Rolf Harris crouched on all fours and barked like a dog before groping a teenage waitress, a London court has heard.
A woman who says she was molested by the entertainer when she was 13 or 14-years-old told a jury she was working as a waitress at 'It's A Celebrity Knockout' when she was asked to investigate a "barking dog noise".
The woman, who is 52 and cannot be named, said she went outside at the event - held in Cambridge in 1975 - and saw Harris on all fours barking at a dog. She said she was "slightly awestruck" to see Harris and he came up to her and put "his left hand on my left shoulder".
The witness said "I couldn't believe what was going on, this famous person was putting his arm around me. I was nervous then he moved and went up and down my back, over my bottom. It happened quite a few times.
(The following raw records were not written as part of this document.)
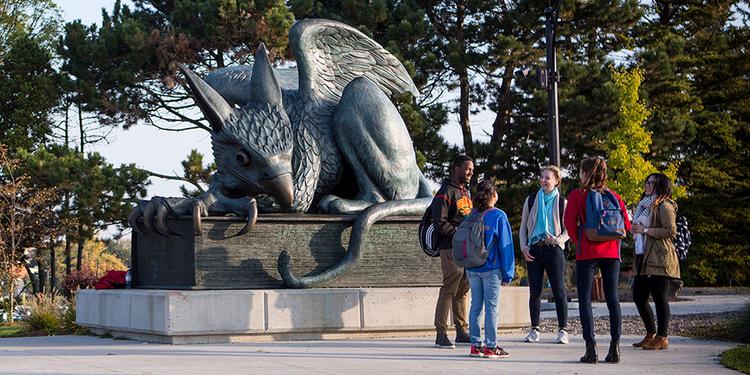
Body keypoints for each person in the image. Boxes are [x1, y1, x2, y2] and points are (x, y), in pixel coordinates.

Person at [563, 157, 631, 364]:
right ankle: (615, 348)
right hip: (611, 253)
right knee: (613, 299)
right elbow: (626, 225)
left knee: (584, 299)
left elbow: (569, 223)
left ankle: (590, 350)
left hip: (588, 253)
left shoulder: (577, 195)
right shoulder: (614, 196)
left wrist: (580, 241)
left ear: (585, 173)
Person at [519, 166, 570, 344]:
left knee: (559, 291)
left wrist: (558, 240)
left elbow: (569, 228)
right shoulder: (531, 200)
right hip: (534, 248)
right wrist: (524, 247)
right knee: (535, 291)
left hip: (554, 249)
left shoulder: (562, 202)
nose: (543, 180)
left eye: (547, 178)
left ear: (556, 180)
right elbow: (523, 226)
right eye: (542, 177)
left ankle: (563, 330)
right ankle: (534, 329)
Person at [465, 179, 516, 358]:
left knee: (475, 306)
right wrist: (508, 272)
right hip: (491, 268)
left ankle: (475, 345)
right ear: (493, 195)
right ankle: (491, 347)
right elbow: (506, 246)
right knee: (491, 307)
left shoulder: (471, 215)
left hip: (472, 268)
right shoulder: (498, 215)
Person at [630, 173, 679, 350]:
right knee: (639, 296)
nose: (647, 185)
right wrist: (636, 230)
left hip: (659, 257)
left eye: (651, 182)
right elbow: (639, 229)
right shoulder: (644, 206)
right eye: (647, 182)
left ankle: (662, 336)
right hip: (644, 256)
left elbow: (670, 231)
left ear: (660, 185)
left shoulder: (665, 206)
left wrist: (645, 230)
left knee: (660, 297)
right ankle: (651, 333)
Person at [431, 154, 474, 348]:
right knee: (449, 289)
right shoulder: (445, 192)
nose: (470, 173)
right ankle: (441, 334)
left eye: (472, 170)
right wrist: (459, 234)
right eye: (467, 169)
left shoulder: (466, 192)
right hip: (450, 248)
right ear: (456, 168)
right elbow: (440, 223)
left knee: (463, 290)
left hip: (466, 250)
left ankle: (461, 331)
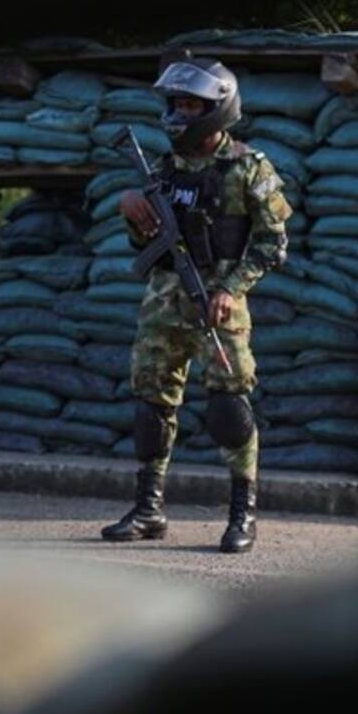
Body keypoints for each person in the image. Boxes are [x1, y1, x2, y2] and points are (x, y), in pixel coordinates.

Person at [100, 55, 293, 553]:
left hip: (218, 304)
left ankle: (241, 516)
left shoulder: (249, 168)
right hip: (164, 300)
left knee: (229, 407)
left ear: (217, 110)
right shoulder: (162, 170)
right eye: (177, 104)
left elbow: (273, 243)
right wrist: (132, 209)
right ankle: (148, 509)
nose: (180, 114)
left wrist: (231, 288)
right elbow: (142, 243)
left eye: (191, 105)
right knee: (151, 404)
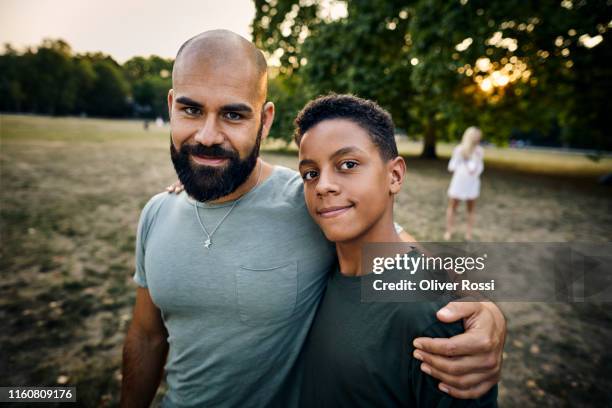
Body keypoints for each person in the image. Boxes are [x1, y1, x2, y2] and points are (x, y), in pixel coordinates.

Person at [121, 30, 504, 407]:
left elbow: (396, 253)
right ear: (171, 106)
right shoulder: (156, 213)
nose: (207, 136)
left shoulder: (306, 204)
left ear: (264, 120)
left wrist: (484, 309)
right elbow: (146, 335)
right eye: (191, 110)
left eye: (233, 114)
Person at [293, 94, 497, 407]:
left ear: (395, 175)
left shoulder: (432, 316)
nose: (323, 185)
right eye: (310, 173)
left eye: (348, 164)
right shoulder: (316, 268)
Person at [444, 127, 484, 241]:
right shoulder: (459, 149)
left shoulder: (479, 151)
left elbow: (481, 167)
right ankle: (449, 231)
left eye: (479, 137)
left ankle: (469, 233)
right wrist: (461, 161)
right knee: (452, 207)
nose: (478, 139)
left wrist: (475, 171)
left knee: (471, 209)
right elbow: (451, 167)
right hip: (459, 183)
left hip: (472, 184)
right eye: (476, 136)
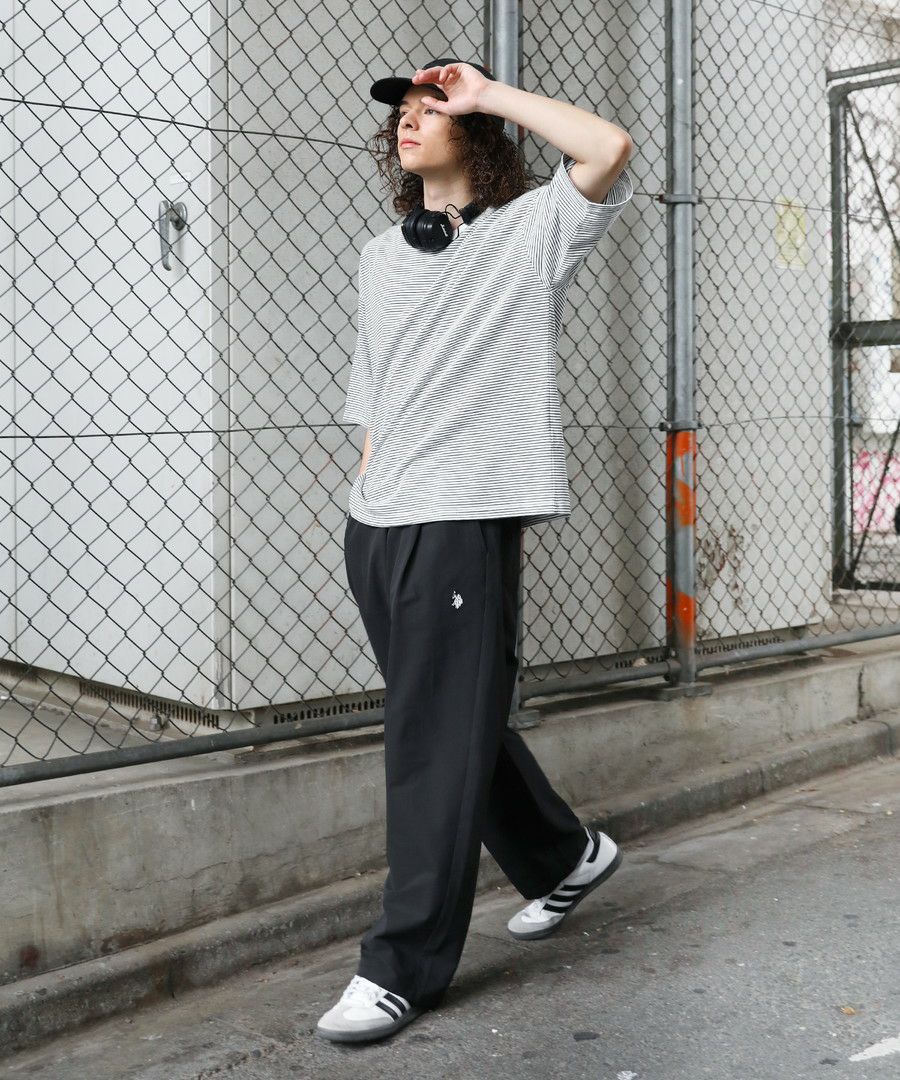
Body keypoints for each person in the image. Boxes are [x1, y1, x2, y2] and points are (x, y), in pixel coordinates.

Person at [317, 56, 634, 1044]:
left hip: (463, 519)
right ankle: (564, 856)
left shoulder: (530, 234)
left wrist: (487, 91)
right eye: (403, 113)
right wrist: (367, 506)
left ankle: (401, 965)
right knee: (452, 720)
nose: (410, 122)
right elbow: (373, 399)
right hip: (378, 526)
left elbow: (608, 147)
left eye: (432, 107)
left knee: (428, 737)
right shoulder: (380, 256)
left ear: (475, 130)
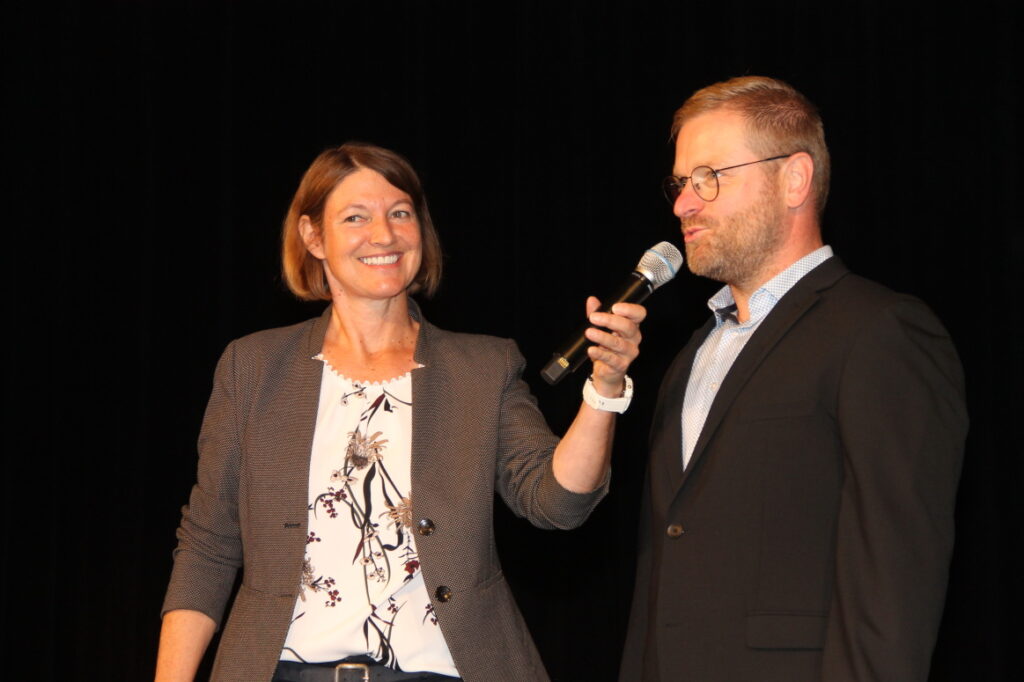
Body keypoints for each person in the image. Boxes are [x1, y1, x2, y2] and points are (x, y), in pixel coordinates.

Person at [155, 142, 646, 682]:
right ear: (313, 237)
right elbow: (207, 543)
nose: (384, 235)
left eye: (400, 213)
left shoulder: (484, 367)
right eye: (355, 217)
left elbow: (558, 503)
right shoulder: (253, 367)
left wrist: (604, 388)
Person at [620, 76, 967, 681]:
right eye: (680, 184)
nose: (683, 205)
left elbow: (893, 582)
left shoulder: (878, 332)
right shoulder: (690, 357)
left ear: (794, 179)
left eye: (708, 177)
It was uncomfortable".
"I was too young to understand. It was like groping. Very firm. He squeezed it a few times". The woman added "I was completely frozen. I knew it was wrong. I didn't move. I was extremely embarrassed. He was not the slightest embarrassed".
She added she went to the police after the Savile revelations and after Harris' name emerged because "it happened to me and it would help back up someone else".
'He was carrying on as if nothing had happened'
Earlier, a woman told the court how she threw away a Rolf Harris autograph in disgust after he allegedly indecently assaulted her when she was a young girl.
Harris (84) is said to have touched the seven or eight-year-old girl's back, before running his "big, hairy" hand down her bottom and between her legs. The woman, now 52, was among dozens of children who had queued to get his autograph after he performed his hit song 'Two Little Boys'.
But she was left so shocked and scared after he touched her the she threw the piece of paper away after the incident at a community centre in Portsmouth, which she said happened in around 1969.
Speaking from behind a screen, the woman told jurors at Southwark Crown Court "It was so quick, I thought 'what's just happened?' More or less instantly his hand was back again. Straight up between my legs, aggressively, forcefully, as if it didn't matter if it was going to hurt me, I knew then it wasn't an accident".
The woman went on "I understood it was wrong. I wanted to get away. I wanted to scream out 'what are you doing?' but it wouldn't come out".
"He scared me. His eyes were fixed. He was carrying on as if nothing had happened" she said.
The woman said even now, years later, she still cried when she heard the song 'Two Little Boys'. She said she later told her husband and children that Harris was a ''dirty old man'' who had ''touched her up as a child".
Under cross-examination from Ms. Sonia Woodley QC, she denied suggestions that Harris had not been to the community centre and that she had not been indecently assaulted by him.
Harris is accused of indecently assaulting four girls and women between 1968 and 1986 and denies the 12 charges. The trial continues.